THE RECORDS section start

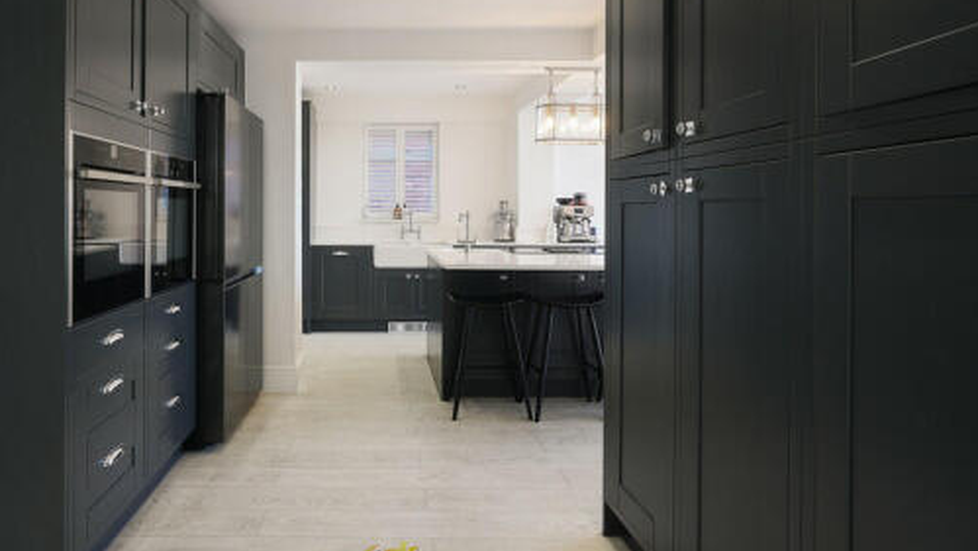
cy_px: 213
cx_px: 373
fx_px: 571
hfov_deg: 79.9
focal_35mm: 22
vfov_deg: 51.1
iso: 100
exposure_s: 3.2
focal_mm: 16
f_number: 9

THE RECORDS section end

■ **WORK REQUIRED**:
Except for the pictures, set down each line of the records exactly as it appears.

■ **TASK ANSWER**:
cy_px: 213
cx_px: 373
fx_px: 571
hfov_deg: 79.9
focal_35mm: 22
vfov_deg: 51.1
iso: 100
exposure_s: 3.2
focal_mm: 16
f_number: 9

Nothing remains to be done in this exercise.